いっそ殺気さえ感じられる気迫は全て、過去の自分に向けられている。
……そう断言できるのは俺にも似た経験があるからだ。
だが、俺とイーシュさんでは決定的に違う事がある。
「あの時に受けた損害と恐怖は未だに忘れられない。しかし何度か戦い続けていく内に吾輩達は身を以て知ったこともある。たとえ不仲な相手であっても、協力しなければ生きてはいけないと」
まるで消えていく宝箱を惜しむように、イーシュさんは目を細めた。
不甲斐なかった自分への怒りを見せたくせに、その過去を受け入れている。
つまるところ、俺と違ってイーシュさんは克服した人間という事だ。
「生き残るには連携が必要だと、基地に居た誰もが隣人と親しくなろうと努めた。そういう意味では、最初は利害関係だったかも知れない。だがそんな日が続けば、肩を並べて戦う者は大切な仲間に他ならなかった。失いたくないと心の底から望んだ。それが今のアッカド基地に残った精鋭達を支えている、原動力だ」
そう言い放つ人物を前にして、俺は何故か太陽のような眩しさを感じた。
自ら犯罪者と公言したのに、気後れや卑屈な態度など皆無でむしろ誇りさえ感じられる堂々っぷりに、劣等感が滲み出る。

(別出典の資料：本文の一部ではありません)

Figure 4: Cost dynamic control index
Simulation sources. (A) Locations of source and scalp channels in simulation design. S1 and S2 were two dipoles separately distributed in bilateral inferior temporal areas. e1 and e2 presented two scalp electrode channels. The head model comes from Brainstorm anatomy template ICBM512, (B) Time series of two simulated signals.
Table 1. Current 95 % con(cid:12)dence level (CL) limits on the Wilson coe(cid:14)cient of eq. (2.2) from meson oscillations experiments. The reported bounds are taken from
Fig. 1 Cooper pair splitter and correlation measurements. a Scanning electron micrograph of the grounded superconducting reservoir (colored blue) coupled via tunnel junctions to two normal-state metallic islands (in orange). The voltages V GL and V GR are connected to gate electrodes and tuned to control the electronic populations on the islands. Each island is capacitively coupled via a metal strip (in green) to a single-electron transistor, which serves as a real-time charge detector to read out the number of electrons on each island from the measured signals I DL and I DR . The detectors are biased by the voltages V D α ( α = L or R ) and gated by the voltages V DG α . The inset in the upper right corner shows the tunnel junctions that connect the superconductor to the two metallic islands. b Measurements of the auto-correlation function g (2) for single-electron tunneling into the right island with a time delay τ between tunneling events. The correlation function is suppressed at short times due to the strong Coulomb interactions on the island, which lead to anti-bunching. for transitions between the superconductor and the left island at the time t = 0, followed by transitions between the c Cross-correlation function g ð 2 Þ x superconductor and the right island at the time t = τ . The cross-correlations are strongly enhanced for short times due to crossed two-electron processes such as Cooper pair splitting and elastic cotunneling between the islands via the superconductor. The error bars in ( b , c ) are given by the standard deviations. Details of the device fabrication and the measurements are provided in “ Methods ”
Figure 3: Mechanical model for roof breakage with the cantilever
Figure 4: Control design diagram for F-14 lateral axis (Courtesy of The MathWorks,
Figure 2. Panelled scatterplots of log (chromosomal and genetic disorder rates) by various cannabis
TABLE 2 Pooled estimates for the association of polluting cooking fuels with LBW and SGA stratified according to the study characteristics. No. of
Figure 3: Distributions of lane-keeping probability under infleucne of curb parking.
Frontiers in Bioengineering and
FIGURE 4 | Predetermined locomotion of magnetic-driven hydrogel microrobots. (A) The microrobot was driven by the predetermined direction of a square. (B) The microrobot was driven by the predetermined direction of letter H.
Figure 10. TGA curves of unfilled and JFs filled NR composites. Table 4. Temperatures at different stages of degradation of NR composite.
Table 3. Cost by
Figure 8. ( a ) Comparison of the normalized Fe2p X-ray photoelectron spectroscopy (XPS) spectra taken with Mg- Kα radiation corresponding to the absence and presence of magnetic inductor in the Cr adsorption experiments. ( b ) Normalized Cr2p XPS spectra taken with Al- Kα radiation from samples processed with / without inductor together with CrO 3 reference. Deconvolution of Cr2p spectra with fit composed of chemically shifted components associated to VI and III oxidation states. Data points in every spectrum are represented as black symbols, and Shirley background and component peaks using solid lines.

「……何で、もっと早くに教えてくれなかったんですか」
「部下達の名誉に関わる話だ、慎重にもなるさ」
「たしかにイーシュさん達が犯罪者扱いされていたのは驚きましたけど、だからといって軽蔑することはしません。そういう人間だと思われていたことの方が心外だ」
「それは有り難い。あぁ確かに、これならもっと早くに教えておくべきだった」
安堵した表情を見せるイーシュさんに、やはり俺の顔は曇った。
こういう状況になって初めて話すと言う事は本来、知って欲しくは無かった過去ということなのだろう。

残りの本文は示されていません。